The same moral architecture is visible at home. The Guardian reports that January 6 defendants, including men convicted of assaulting police officers, are pursuing millions of dollars in claims through the Federal Tort Claims Act. The Trump administration’s proposed $1.776 billion “anti-weaponization fund” drew bipartisan backlash, especially from Republicans who did not particularly want to explain to their constituents why taxpayers should compensate people caught on video attacking cops. But the project may not be dead. It may simply have found a quieter pipe.
The FTCA route has the advantage of looking boring. It converts the question from “Should violent January 6 defendants receive government payouts?” into “How should the Justice Department handle individual tort claims?” That dullness is the disguise.
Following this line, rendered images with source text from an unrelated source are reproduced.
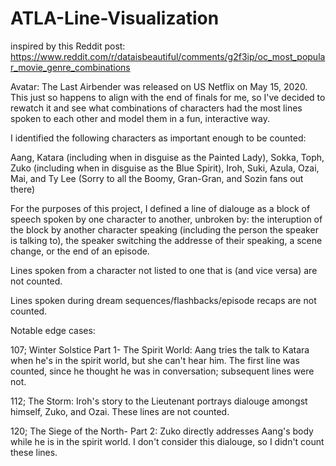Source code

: # ATLA-Line-Visualization

inspired by this Reddit post:
https://www.reddit.com/r/dataisbeautiful/comments/g2f3ip/oc_most_popular_movie_genre_combinations

Avatar: The Last Airbender was released on US Netflix on May 15, 2020. This just so happens to align with the end of finals for me, so I've decided to rewatch it and see what combinations of characters had the most lines spoken to each other and model them in a fun, interactive way.

I identified the following characters as important enough to be counted:

Aang, Katara (including when in disguise as the Painted Lady), Sokka, Toph, Zuko (including when in disguise as the Blue Spirit), Iroh, Suki, Azula, Ozai, Mai, and Ty Lee (Sorry to all the Boomy, Gran-Gran, and Sozin fans out there)

For the purposes of this project, I defined a line of dialouge as a block of speech spoken by one character to another, unbroken by: the interuption of the block by another character speaking (including the person the speaker is talking to), the speaker switching the addresse of their speaking, a scene change, or the end of an episode.

Lines spoken from a character not listed to one that is (and vice versa) are not counted.

Lines spoken during dream sequences/flashbacks/episode recaps are not counted.

Notable edge cases:

107; Winter Solstice Part 1- The Spirit World: Aang tries the talk to Katara when he's in the spirit world, but she can't hear him. The first line was counted, since he thought he was in conversation; subsequent lines were not.

112; The Storm: Iroh's story to the Lieutenant portrays dialouge amongst himself, Zuko, and Ozai. These lines are not counted.

120; The Siege of the North- Part 2: Zuko directly addresses Aang's body while he is in the spirit world. I don't consider this dialouge, so I didn't count these lines.
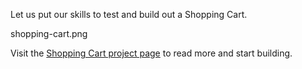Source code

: Let us put our skills to test
and
build out a Shopping Cart.

<image>shopping-cart.png</image>

Visit the [Shopping Cart project page](https://courses.bigbinaryacademy.com/projects/shopping-cart/)
to read more and start building.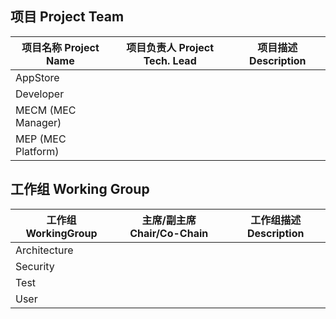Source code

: ## **项目 Project Team**

| **项目名称  Project Name** | **项目负责人 Project Tech. Lead** | **项目描述 Description** |
| -------------------------- | --------------------------------- | ------------------------ |
| AppStore                   |                                   |                          |
| Developer                  |                                   |                          |
| MECM (MEC Manager)         |                                   |                          |
| MEP (MEC Platform)         |                                   |                          |

## **工作组 Working Group**

| **工作组  WorkingGroup** | **主席/副主席 Chair/Co-Chain** | **工作组描述 Description** |
| ------------------------ | ------------------------------ | -------------------------- |
| Architecture             |                                |                            |
| Security                 |                                |                            |
| Test                     |                                |                            |
| User                     |                                |                            |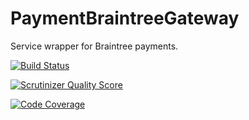 PaymentBraintreeGateway
=======================

Service wrapper for Braintree payments.

[![Build Status](https://travis-ci.org/Opine-Org/Person.png?branch=master)](https://travis-ci.org/Opine-Org/PaymentBraintreeGateway)

[![Scrutinizer Quality Score](https://scrutinizer-ci.com/g/Opine-Org/PaymentBraintreeGateway/badges/quality-score.png?s=46c4bd68db516bd1c075e9fd32605a0dc12f585b)](https://scrutinizer-ci.com/g/Opine-Org/PaymentBraintreeGateway/)

[![Code Coverage](https://scrutinizer-ci.com/g/Opine-Org/PaymentBraintreeGateway/badges/coverage.png?s=85cec5b7c43bc9a5514513780afb365f94f3ab0f)](https://scrutinizer-ci.com/g/Opine-Org/PaymentBraintreeGateway/)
The same administration that pardoned these defendants may now have discretion over whether to settle with them. So far that discretion cuts both ways: in at least one case, that of a man sentenced to six years for assaulting police with bear spray, the Justice Department is contesting the claim and seeking dismissal. But discretion that can be exercised is also discretion that can be withheld, and the department has already shown it will decline to defend the government when the plaintiff is the president himself, when Trump sued the IRS for $10 billion, the justice department did not contest the suit. The same Judgment Fund that would have supplied the abandoned slush fund can, in theory, be reached through claims dressed in the beige cardigan of administrative process.
This is the domestic version of the same inversion. Rioters become victims. Prosecutions become torts. Pardons become down payments. A failed public slush fund returns wearing a suit and carrying a form. Not every claim will succeed; the department is fighting some of them, but it has been invited to choose which of the president’s friends it stops defending itself against. The shield is discretionary, which is the point of it.
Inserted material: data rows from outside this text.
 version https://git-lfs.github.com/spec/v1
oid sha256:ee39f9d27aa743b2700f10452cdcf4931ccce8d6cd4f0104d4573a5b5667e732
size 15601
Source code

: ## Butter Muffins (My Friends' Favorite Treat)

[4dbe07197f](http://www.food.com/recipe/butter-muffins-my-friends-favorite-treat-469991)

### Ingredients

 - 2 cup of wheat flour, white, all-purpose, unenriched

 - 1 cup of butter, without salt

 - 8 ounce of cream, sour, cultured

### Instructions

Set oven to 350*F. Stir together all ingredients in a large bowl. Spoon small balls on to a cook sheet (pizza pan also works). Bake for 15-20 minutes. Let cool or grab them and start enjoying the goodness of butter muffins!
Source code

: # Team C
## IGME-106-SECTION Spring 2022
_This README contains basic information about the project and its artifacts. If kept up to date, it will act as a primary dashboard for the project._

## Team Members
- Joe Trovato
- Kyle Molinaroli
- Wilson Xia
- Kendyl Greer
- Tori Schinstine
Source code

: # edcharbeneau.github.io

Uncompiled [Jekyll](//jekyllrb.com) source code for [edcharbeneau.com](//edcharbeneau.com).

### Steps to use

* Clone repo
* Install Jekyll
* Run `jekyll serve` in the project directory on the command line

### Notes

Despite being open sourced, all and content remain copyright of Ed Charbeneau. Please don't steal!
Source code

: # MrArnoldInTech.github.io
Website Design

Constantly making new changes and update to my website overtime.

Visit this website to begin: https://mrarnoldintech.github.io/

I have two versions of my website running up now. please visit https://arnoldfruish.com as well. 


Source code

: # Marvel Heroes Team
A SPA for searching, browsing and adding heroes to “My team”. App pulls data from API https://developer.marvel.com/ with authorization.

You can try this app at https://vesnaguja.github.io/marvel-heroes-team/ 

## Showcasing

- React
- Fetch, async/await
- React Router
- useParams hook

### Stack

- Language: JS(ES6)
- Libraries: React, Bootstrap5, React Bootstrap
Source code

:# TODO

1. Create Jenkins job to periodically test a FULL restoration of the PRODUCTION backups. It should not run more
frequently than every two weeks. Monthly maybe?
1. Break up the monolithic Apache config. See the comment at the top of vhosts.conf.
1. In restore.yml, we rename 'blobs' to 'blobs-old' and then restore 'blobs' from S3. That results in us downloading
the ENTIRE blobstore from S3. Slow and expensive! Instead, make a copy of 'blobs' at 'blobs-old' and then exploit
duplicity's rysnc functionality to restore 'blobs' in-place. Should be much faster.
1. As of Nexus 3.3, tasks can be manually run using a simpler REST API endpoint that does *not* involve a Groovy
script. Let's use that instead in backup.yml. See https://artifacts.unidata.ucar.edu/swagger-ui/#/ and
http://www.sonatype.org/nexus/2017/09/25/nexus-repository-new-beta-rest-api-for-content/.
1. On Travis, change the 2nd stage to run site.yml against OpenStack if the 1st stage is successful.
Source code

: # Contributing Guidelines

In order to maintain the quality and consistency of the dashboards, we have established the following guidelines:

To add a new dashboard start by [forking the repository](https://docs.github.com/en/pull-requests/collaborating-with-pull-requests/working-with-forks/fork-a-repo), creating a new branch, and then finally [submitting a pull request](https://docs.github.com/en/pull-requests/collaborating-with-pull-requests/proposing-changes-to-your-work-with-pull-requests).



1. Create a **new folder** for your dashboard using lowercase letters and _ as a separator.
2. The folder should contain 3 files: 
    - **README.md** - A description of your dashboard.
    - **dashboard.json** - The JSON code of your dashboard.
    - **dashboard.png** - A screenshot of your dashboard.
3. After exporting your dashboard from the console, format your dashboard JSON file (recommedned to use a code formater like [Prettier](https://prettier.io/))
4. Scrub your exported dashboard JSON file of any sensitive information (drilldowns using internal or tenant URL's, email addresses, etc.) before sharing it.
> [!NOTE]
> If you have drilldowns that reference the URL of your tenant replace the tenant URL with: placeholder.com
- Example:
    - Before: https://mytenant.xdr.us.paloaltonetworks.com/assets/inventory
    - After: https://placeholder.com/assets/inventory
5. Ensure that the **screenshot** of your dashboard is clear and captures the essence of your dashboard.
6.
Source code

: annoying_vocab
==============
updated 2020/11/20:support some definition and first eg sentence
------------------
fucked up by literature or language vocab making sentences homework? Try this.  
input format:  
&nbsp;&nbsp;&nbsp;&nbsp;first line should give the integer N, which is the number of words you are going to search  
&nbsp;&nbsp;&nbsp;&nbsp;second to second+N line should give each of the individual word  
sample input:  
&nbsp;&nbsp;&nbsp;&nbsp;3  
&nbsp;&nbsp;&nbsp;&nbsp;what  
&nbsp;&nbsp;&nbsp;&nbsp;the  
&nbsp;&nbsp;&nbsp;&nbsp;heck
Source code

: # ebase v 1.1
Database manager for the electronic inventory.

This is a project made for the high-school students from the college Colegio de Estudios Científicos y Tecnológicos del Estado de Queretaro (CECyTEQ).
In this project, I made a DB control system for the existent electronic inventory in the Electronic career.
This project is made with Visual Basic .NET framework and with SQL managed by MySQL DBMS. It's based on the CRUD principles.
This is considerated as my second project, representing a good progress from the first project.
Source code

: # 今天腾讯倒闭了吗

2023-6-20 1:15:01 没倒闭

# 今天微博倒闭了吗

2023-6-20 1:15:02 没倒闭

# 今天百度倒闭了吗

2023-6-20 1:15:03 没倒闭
Taken together, the morning’s stories are are about the redistribution of consequence away from the people who caused the damage and toward the institutions still trying to function around them.
Europe cleans up the Strait of Hormuz and calls it alliance management. Prosecutors may be asked to compensate men they once convicted and call it justice. Markets reward an Iran deal no one has seen and call it confidence. Trump threatens to resume bombing and calls it peace. The United States no longer behaves like a hegemon, but it still demands hegemonic tribute. It no longer reliably supplies order, but it can still punish those who refuse to pretend it does.
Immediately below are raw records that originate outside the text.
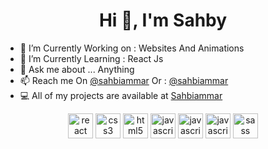 <h1 align="center">Hi 👋, I'm Sahby</h1>
  
- 🔭 I’m Currently Working on : Websites And Animations
- 🌱 I’m Currently Learning : React Js  
- 💬 Ask me about ... Anything
- 📫 Reach me On [@sahbiammar](https://www.instagram.com/sahbiammar/)
            Or : [@sahbiammar](https://www.facebook.com/sahbi.ammar.50/)
- 💻 All of my projects are available at [Sahbiammar](https://github.com/sahbiammar)

<p align="center"> 
  <img src=https://devicons.github.io/devicon/devicon.git/icons/react/react-original-wordmark.svg alt=react user-select: "none"; width="40" height="40"/> 
<img src=https://devicons.github.io/devicon/devicon.git/icons/css3/css3-original-wordmark.svg alt=css3 width="40" height="40"/>     <img src=https://devicons.github.io/devicon/devicon.git/icons/html5/html5-original-wordmark.svg alt=html5 width="40" height="40"/> <img src=https://devicons.github.io/devicon/devicon.git/icons/javascript/javascript-original.svg alt=javascript width="40" height="40"/> 
  <img src=https://commons.bmstu.wiki/images/b/b8/Bootstrap.png alt=javascript width="40" height="40"/> 
 <img src=https://icon-library.com/images/jquery-icon-png/jquery-icon-png-18.jpg alt=javascript width="40" height="40"/> 
<img src=https://devicons.github.io/devicon/devicon.git/icons/sass/sass-original.svg alt=sass width="40" height="40"/> 
</p>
That is the actual post-hegemonic bargain on display: America cannot be trusted to lead, but it is too dangerous to ignore; too erratic to follow, but too powerful to abandon; too diminished to command the old obedience, but still capable of making everyone pay for its improvisations. So allies flatter. Markets cheer. Lawyers file. The president boasts. And the system, having lost the empire’s discipline, keeps paying the empire’s maintenance fees.
Nobody knows what it is. But apparently, it’s very strong.




You wisely acknowledge that Trump unhinged, with Congress and the Supreme Court majority in his pocket, still has the power and derangement to blow the whole world up should he become too bored with “peace” abroad and smash-and-grab governance at home.
Nonetheless, the G7 fawners and ring kissers are wrong to appease him - their hypocritical shows of respect are weakness to him and everyone else. Hitler held the same sway over other governments in his day, and how did that work out? Megalomaniacal sadists like Trump require resolute pushback without flinching. The only true leader on the planet currently is Ukraine’s Zelensky.
That last paragraph sums up perfectly why we are losing status in the world order.